--- Record set ---

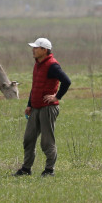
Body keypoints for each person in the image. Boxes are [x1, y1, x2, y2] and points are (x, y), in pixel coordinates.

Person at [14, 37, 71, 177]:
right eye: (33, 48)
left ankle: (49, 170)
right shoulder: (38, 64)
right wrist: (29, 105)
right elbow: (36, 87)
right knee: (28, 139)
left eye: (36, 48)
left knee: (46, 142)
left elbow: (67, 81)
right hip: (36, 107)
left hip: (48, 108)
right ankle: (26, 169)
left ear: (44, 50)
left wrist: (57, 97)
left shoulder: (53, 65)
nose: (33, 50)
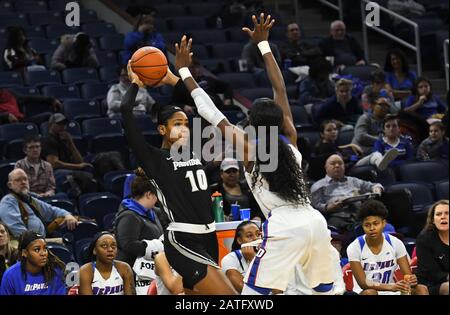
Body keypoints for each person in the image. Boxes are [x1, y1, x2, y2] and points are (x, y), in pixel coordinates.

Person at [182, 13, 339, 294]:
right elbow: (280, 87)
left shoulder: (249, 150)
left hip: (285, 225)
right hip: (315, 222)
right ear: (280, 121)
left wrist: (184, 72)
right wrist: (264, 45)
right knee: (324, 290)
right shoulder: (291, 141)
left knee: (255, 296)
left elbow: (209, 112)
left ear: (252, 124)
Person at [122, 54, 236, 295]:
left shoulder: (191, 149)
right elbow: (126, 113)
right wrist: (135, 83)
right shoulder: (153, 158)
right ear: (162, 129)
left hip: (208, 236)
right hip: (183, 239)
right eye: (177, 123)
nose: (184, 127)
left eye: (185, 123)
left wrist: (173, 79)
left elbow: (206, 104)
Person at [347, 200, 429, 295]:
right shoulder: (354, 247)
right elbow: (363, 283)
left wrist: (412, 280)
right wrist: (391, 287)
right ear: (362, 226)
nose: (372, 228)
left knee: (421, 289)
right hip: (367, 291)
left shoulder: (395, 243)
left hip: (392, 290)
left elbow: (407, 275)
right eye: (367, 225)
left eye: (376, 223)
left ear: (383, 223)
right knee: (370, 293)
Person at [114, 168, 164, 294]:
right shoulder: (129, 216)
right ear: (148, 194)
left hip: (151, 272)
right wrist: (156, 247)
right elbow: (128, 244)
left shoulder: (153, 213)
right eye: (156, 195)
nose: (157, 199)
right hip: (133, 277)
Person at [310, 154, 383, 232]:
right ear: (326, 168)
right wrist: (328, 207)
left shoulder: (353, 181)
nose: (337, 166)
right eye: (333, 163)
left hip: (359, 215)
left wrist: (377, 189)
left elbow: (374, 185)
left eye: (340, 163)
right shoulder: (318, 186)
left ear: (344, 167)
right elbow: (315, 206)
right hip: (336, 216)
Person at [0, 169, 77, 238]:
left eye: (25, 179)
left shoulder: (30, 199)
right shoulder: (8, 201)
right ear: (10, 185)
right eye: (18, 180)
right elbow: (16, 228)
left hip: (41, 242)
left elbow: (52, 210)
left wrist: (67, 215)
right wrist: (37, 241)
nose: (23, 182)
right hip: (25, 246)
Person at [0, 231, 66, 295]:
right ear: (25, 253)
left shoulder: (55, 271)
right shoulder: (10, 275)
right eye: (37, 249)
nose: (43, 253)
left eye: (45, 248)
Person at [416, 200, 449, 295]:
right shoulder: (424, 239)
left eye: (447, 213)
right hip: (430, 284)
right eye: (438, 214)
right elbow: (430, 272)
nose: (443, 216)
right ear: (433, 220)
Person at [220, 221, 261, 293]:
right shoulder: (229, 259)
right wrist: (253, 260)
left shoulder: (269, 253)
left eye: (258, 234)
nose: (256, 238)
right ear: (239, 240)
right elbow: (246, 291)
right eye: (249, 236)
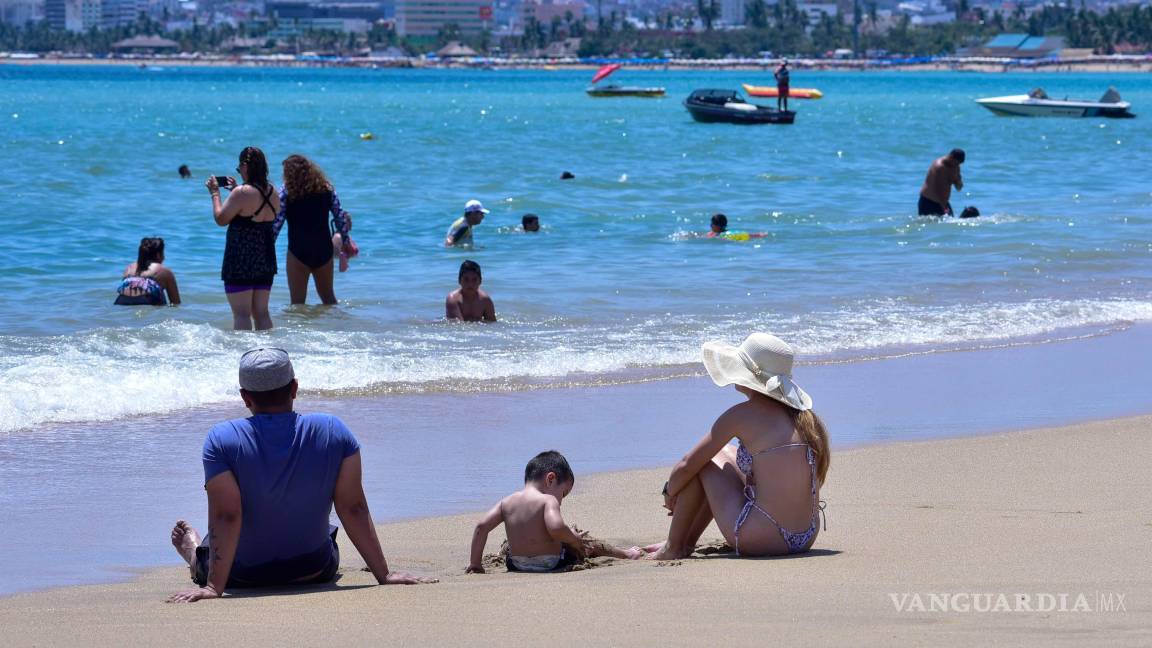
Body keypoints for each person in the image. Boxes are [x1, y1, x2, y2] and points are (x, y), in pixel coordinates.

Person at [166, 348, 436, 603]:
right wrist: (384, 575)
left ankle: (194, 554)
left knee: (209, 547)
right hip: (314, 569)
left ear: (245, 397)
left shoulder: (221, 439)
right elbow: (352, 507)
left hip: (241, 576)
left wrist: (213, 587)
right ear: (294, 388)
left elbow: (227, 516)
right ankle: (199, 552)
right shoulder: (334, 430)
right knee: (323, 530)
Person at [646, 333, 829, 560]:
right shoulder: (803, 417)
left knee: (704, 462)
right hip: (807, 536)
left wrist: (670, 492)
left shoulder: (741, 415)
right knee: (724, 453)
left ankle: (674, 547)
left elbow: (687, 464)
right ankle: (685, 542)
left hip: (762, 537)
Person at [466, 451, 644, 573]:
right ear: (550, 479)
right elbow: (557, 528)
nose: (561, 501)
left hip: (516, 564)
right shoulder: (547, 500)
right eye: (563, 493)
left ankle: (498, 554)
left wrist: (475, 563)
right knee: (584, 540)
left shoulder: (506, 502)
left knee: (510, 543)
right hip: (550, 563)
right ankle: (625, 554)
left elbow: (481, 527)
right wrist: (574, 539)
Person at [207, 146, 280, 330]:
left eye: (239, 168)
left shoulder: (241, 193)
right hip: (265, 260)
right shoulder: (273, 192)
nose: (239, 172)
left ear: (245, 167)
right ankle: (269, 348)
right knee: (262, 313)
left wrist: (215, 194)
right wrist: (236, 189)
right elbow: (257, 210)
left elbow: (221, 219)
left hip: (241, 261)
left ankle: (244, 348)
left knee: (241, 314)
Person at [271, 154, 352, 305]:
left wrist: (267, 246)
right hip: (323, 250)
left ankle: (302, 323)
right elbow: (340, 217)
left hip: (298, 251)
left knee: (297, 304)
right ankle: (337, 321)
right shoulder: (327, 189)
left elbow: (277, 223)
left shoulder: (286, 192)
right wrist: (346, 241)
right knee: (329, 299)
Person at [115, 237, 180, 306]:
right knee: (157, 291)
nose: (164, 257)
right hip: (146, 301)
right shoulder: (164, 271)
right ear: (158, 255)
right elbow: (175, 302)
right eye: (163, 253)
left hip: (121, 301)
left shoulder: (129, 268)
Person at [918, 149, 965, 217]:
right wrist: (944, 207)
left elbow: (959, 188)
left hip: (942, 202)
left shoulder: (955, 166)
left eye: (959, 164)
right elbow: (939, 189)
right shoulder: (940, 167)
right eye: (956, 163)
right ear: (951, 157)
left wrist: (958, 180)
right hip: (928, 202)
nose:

---

- [Exercise aim]:
Output each entry verbatim; none of the pictures should be included.

- [Exercise answer]:
Body keypoints for each person in the image. Boxes are [x1, y1, x2, y2] and points are (x, y), in pixel coordinates.

Person at [14, 37, 71, 177]:
right eye: (33, 48)
left ankle: (49, 170)
right shoulder: (38, 64)
right wrist: (29, 105)
right elbow: (36, 87)
right knee: (28, 139)
left eye: (36, 48)
left knee: (46, 142)
left elbow: (67, 81)
right hip: (36, 107)
left hip: (48, 108)
right ankle: (26, 169)
left ear: (44, 50)
left wrist: (57, 97)
left shoulder: (53, 65)
nose: (33, 50)
Body keypoints for each person in the image. Boxes are [x1, y1, x2, y2] and points are (x, y), in pixel coordinates.

Person at [182, 13, 339, 294]:
right elbow: (280, 87)
left shoulder: (249, 150)
left hip: (285, 225)
right hip: (315, 222)
right ear: (280, 121)
left wrist: (184, 72)
right wrist: (264, 45)
right knee: (324, 290)
right shoulder: (291, 141)
left knee: (255, 296)
left elbow: (209, 112)
left ear: (252, 124)
Person at [122, 54, 236, 295]:
left shoulder: (191, 149)
right elbow: (126, 113)
right wrist: (135, 83)
right shoulder: (153, 158)
right ear: (162, 129)
left hip: (208, 236)
right hip: (183, 239)
right eye: (177, 123)
nose: (184, 127)
left eye: (185, 123)
left wrist: (173, 79)
left elbow: (206, 104)
Person at [347, 200, 429, 295]:
right shoulder: (354, 247)
right elbow: (363, 283)
left wrist: (412, 280)
right wrist: (391, 287)
right ear: (362, 226)
nose: (372, 228)
left knee: (421, 289)
right hip: (367, 291)
left shoulder: (395, 243)
left hip: (392, 290)
left elbow: (407, 275)
right eye: (367, 225)
left eye: (376, 223)
left ear: (383, 223)
right knee: (370, 293)
Person at [114, 168, 164, 294]:
right shoulder: (129, 216)
right ear: (148, 194)
left hip: (151, 272)
right wrist: (156, 247)
right elbow: (128, 244)
left shoulder: (153, 213)
right eye: (156, 195)
nose: (157, 199)
right hip: (133, 277)
Person at [310, 154, 383, 232]:
right ear: (326, 168)
right wrist: (328, 207)
left shoulder: (353, 181)
nose: (337, 166)
right eye: (333, 163)
left hip: (359, 215)
left wrist: (377, 189)
left elbow: (374, 185)
left eye: (340, 163)
right shoulder: (318, 186)
left ear: (344, 167)
right elbow: (315, 206)
right hip: (336, 216)
Person at [0, 169, 77, 238]:
left eye: (25, 179)
left shoulder: (30, 199)
right shoulder: (8, 201)
right ear: (10, 185)
right eye: (18, 180)
right elbow: (16, 228)
left hip: (41, 242)
left elbow: (52, 210)
left wrist: (67, 215)
right wrist: (37, 241)
nose: (23, 182)
right hip: (25, 246)
Person at [0, 231, 66, 295]:
right ear: (25, 253)
left shoulder: (55, 271)
right shoulder: (10, 275)
right eye: (37, 249)
nose: (43, 253)
left eye: (45, 248)
Person at [416, 200, 449, 295]:
right shoulder: (424, 239)
left eye: (447, 213)
right hip: (430, 284)
right eye: (438, 214)
right elbow: (430, 272)
nose: (443, 216)
right ear: (433, 220)
Person at [220, 221, 261, 293]:
right shoulder: (229, 259)
right wrist: (253, 260)
left shoulder: (269, 253)
left eye: (258, 234)
nose: (256, 238)
right ear: (239, 240)
right elbow: (246, 291)
right eye: (249, 236)
Body keypoints for each person in the image. Boxes are [x1, y1, x2, y2] and points are (x, y), in pixel coordinates.

Person at [166, 348, 436, 603]:
right wrist: (384, 575)
left ankle: (194, 554)
left knee: (209, 547)
right hip: (314, 569)
left ear: (245, 397)
left shoulder: (221, 439)
right elbow: (352, 507)
left hip: (241, 576)
left wrist: (213, 587)
right ear: (294, 388)
left elbow: (227, 516)
right ankle: (199, 552)
right shoulder: (334, 430)
right knee: (323, 530)
Person at [646, 333, 829, 560]:
right shoulder: (803, 417)
left knee: (704, 462)
right hip: (807, 536)
left wrist: (670, 492)
left shoulder: (741, 415)
right knee: (724, 453)
left ankle: (674, 547)
left elbow: (687, 464)
right ankle: (685, 542)
left hip: (762, 537)
Person at [466, 451, 644, 573]:
right ear: (550, 479)
right elbow: (557, 528)
nose: (561, 501)
left hip: (516, 564)
right shoulder: (547, 500)
right eye: (563, 493)
left ankle: (498, 554)
left wrist: (475, 563)
right knee: (584, 540)
left shoulder: (506, 502)
left knee: (510, 543)
right hip: (550, 563)
right ankle: (625, 554)
left elbow: (481, 527)
right wrist: (574, 539)
Person at [207, 146, 280, 330]:
left eye: (239, 168)
left shoulder: (241, 193)
right hip: (265, 260)
right shoulder: (273, 192)
nose: (239, 172)
left ear: (245, 167)
right ankle: (269, 348)
right knee: (262, 313)
left wrist: (215, 194)
right wrist: (236, 189)
right elbow: (257, 210)
left elbow: (221, 219)
left hip: (241, 261)
left ankle: (244, 348)
left knee: (241, 314)
Person at [271, 154, 352, 305]:
left wrist: (267, 246)
right hip: (323, 250)
left ankle: (302, 323)
right elbow: (340, 217)
left hip: (298, 251)
left knee: (297, 304)
right ankle: (337, 321)
right shoulder: (327, 189)
left elbow: (277, 223)
left shoulder: (286, 192)
right wrist: (346, 241)
right knee: (329, 299)
Person at [115, 237, 180, 306]:
right knee: (157, 291)
nose: (164, 257)
right hip: (146, 301)
right shoulder: (164, 271)
right ear: (158, 255)
right elbow: (175, 302)
right eye: (163, 253)
left hip: (121, 301)
left shoulder: (129, 268)
Person at [918, 149, 965, 217]:
right wrist: (944, 207)
left elbow: (959, 188)
left hip: (942, 202)
left shoulder: (955, 166)
left eye: (959, 164)
right elbow: (939, 189)
right shoulder: (940, 167)
right eye: (956, 163)
right ear: (951, 157)
left wrist: (958, 180)
right hip: (928, 202)
nose:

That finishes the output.